In 2016-17, the Office of the Australian Information Commissioner (OAIC) assessed the information security practices of four telecommunications organisations when disclosing personal information under the Telecommunications (Interception and Access) Act 1979 (TIA Act).
Under sections 178, 179, 180(2), 180(3), 180A and 180B of the TIA Act, telecommunications organisations are obliged to disclose information to law enforcement agencies (LEAs) in certain circumstances. The practices implemented to comply with this legislation must be compliant with Australian Privacy Principle (APP) 11 of the Privacy Act 1988 (Privacy Act).
These assessments followed on from previous inspections, Summary of OAIC’s inspection of telecommunications organisations’ records of disclosure under the Telecommunications Act. Those inspections focussed on compliance by four telecommunication organisations with record-keeping requirements in ss 306 and 306A of the Telecommunications Act 1997.
Telstra Corporation Ltd (Telstra), Vodafone Hutchison Australia Pty Ltd (Vodafone), Singtel Optus Pty Ltd (Optus), and iiNet Limited (as a subsidiary of TPG Telecom Limited) (iiNet) were assessed.
These assessments considered the reasonableness of the security arrangements, when handling personal information in answering requests from LEAs, against the obligations of APP 11. The assessment was risk based, and focussed on identifying privacy risks to the secure handling of personal information. It involved review of documentation that set out the relevant policies and practices of these telecommunications organisations, site visits and interviews with key staff within the telecommunications organisations.
The assessors found that in general, the information security practices of these telecommunications organisations aligned with the obligations of APP 11. The key findings are summarised below.
Telstra had a strong privacy culture, supported by comprehensive privacy governance practices, appropriate ICT access and security control and an effective risk management regime. The OAIC did not identify any medium or high privacy risks in Telstra’s information security practices when disclosing personal information under the TIA Act, and offered a number of best practice suggestions to support these practices.
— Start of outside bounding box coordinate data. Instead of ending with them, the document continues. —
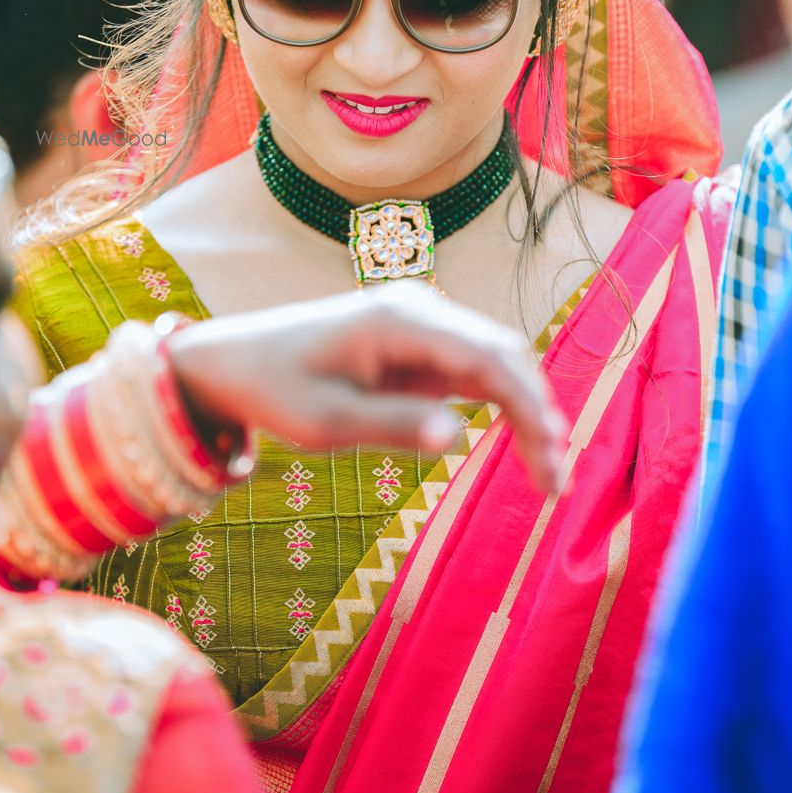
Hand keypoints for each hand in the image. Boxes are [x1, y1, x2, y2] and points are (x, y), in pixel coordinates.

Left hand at [167, 283, 566, 494]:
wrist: (236, 360)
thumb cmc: (274, 389)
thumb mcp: (324, 422)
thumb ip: (393, 425)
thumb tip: (458, 438)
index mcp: (399, 320)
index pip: (488, 357)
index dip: (530, 407)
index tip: (550, 461)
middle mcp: (421, 309)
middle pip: (505, 354)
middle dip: (540, 414)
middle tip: (555, 483)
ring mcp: (423, 322)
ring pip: (499, 360)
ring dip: (529, 411)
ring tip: (547, 475)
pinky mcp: (420, 341)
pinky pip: (476, 368)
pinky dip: (505, 405)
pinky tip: (525, 446)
Vodafone had a positive privacy culture, with adequate physical security measures to protect personal information when responding to LEA requests. Vodafone also had appropriate processes for de-identification or destruction of personal information, responding to data breaches and management of third party providers. The OAIC made one recommendation to improve Vodafone’s database security and to further mitigate trusted insider threats and external extraction risks.
Optus staff had a sound understanding of the information security practices, which were supported by appropriate physical security, ICT and access controls. The OAIC made five recommendations to improve Optus’ practices and procedures. These recommendations were for Optus to:
- engage its Australian based senior management in privacy issues relating to handling of LEA requests
- develop a risk management plan for handling LEA requests under the TIA Act
- document all policies and practices for handling LEA requests under the TIA Act
- further enhance the monitoring of its IT systems
- review the arrangements for remote access to its systems.
iiNet had a positive privacy culture, with comprehensive process documents and an electronic document management system to assist staff with their operations. The OAIC noted that iiNet, as a retailer of telephony services, does not own or control telecommunications infrastructure, and therefore does not handle certain requests under the TIA Act. The OAIC made four recommendations to improve iiNet’s practices. These recommendations were for iiNet to:
- update its information management policies to formalise what is already understood by staff
- improve the security of communication with LEAs
- review and strengthen access controls
- document the appointment and roles of an internal security group.
The OAIC provided each telecommunications organisation with an individualised report. Each telecommunications organisation agreed to or noted the OAIC’s recommendations (where made) and indicated they would implement them or had started to implement them.
The OAIC will follow up with Vodafone, Optus and iiNet on the implementation of the above-mentioned recommendations in the 2018/19 financial year.
Background — legislative obligations relating to the security of personal information
In addition to the specific legislative requirements discussed in the introduction, the telecommunications organisations were assessed against APP 11 in the Privacy Act. Schedule 1 of the Privacy Act describes APP 11 and the privacy obligations regarding the security of personal information as follows:
Australian Privacy Principle 11 — security of personal information
11.1 If an APP entity holds personal information, the entity must take such steps as are reasonable in the circumstances to protect the information:
(a) from misuse, interference and loss; and
(b) from unauthorised access, modification or disclosure.
(a) an APP entity holds personal information about an individual; and
(b) the entity no longer needs the information for any purpose for which the information may be used or disclosed by the entity under this Schedule; and
(c) the information is not contained in a Commonwealth record; and
(d) the entity is not required by or under an Australian law; or a court/tribunal order, to retain the information;
The entity must take such steps as are reasonable in the circumstances to destroy the information or to ensure that the information is de-identified.